First, selleck chemicals we will discuss the physiological part in the development of NASH. Lipotoxicity

activates cytokines, which will subsequently induce recruitment of inflammatory cells and platelets. Inflammation triggers vascular permeability by recruiting monocytes, macrophages, platelets, mast cells, and other leukocytes. These cells can initiate angiogenesis through different pathways. In this manner, inflammation can contribute to the formation of new vascular structures in the liver.26 Second, angiogenesis could also be triggered mechanically as fat accumulation damages the hepatocytes leading to deregulation of the microvascular blood flow. Reduction in sinusoidal perfusion initially arises from the effects of hepatocytes loaded with accumulated lipids. This results in reduction of the intrasinusoidal volume, selleck chemical as well as altering the sinusoidal architecture.27 Vascular corrosion casting has recently been revived and has proven to be an excellent tool for detailed 3D morphological examination of normal and pathological microcirculation.28 Another factor that should be taken into account is the activation of HSC, as it has been associated with fibrosis and angiogenesis.29 It has been

shown that angiogenic factors are up-regulated in various chronic liver diseases with endstage liver fibrosis.10 However, in our study HSC activation is probably not the main trigger for angiogenesis as immunohistochemical staining for aSMA only showed mild activation of HSC. This can be explained due to the fact that our mice only developed a stage 1 fibrosis after 8 weeks of the MCD diet.
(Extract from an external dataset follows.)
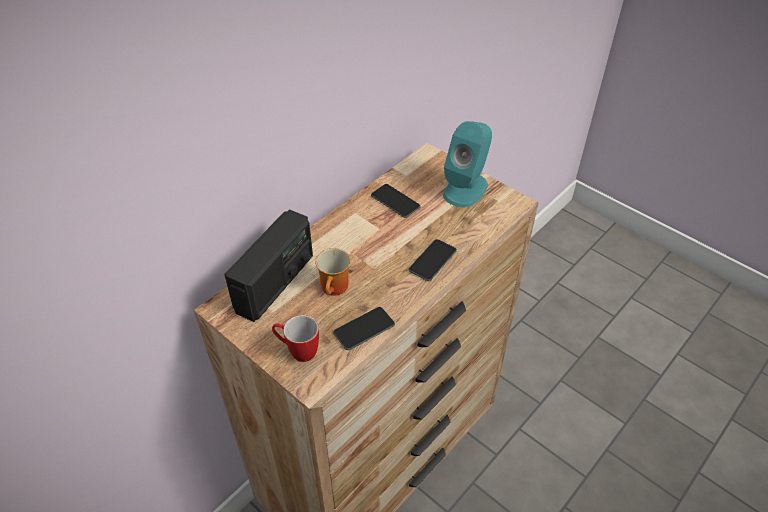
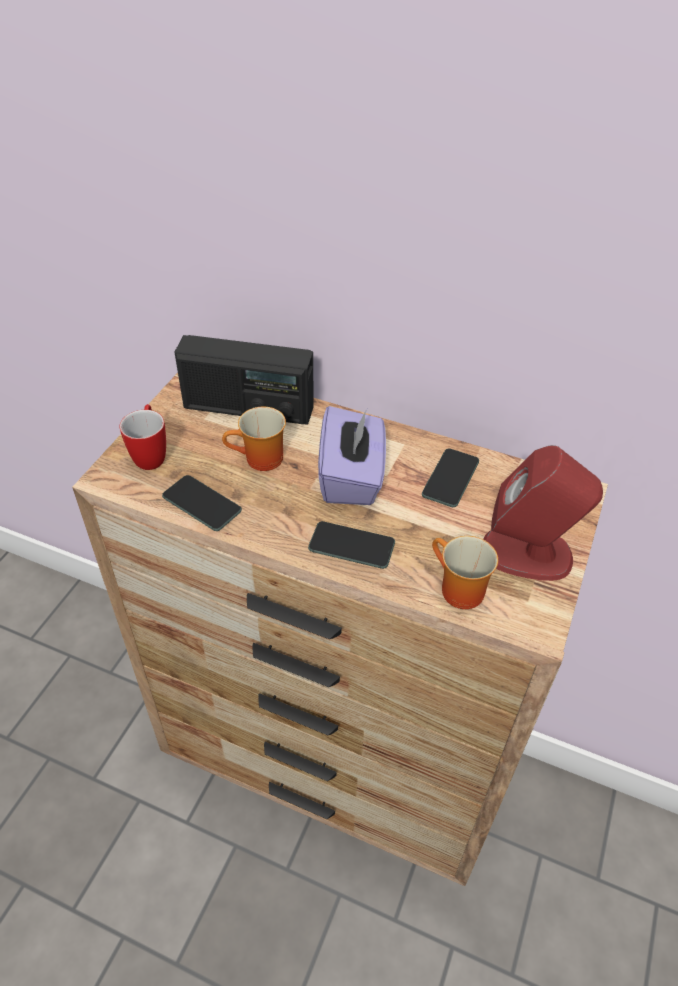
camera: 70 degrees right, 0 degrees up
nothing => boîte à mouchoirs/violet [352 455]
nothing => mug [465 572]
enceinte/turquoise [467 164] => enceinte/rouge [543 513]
Furthermore, we found that levels of VEGF and CD105 are already significantly increased after 3 days and 1 week of MCD diet in db/db and C57BL6/J mice, respectively.24 At that time liver histology showed increased steatosis, ballooning, and inflammation. However, mice could not yet be classified as NASH. These results suggest that the molecular events associated with an up-regulation

of angiogenic factors start very early in the pathophysiology Idelalisib in vivo of NASH. Our study confirmed that during the pathophysiology of NASH there is both a physiological and a mechanical trigger that induces angiogenesis. As such, we found a significant increase of inflammatory and angiogenic factors in two mouse models early in the development of NASH. Electron microscopic images of the vascular corrosion casts of the liver of mice with NASH clearly show that the morphology of the vasculature is disrupted compared to controls. However, it is not clear what the primary trigger for angiogenesis in the pathophysiology of NASH is. Probably this phenomenon should be addressed as a multifactorial process in which the combination of forces affecting the mechanotransduction in the endothelium and physiological changes in the lipogenic and inflammatory metabolism causes the initiation of angiogenesis.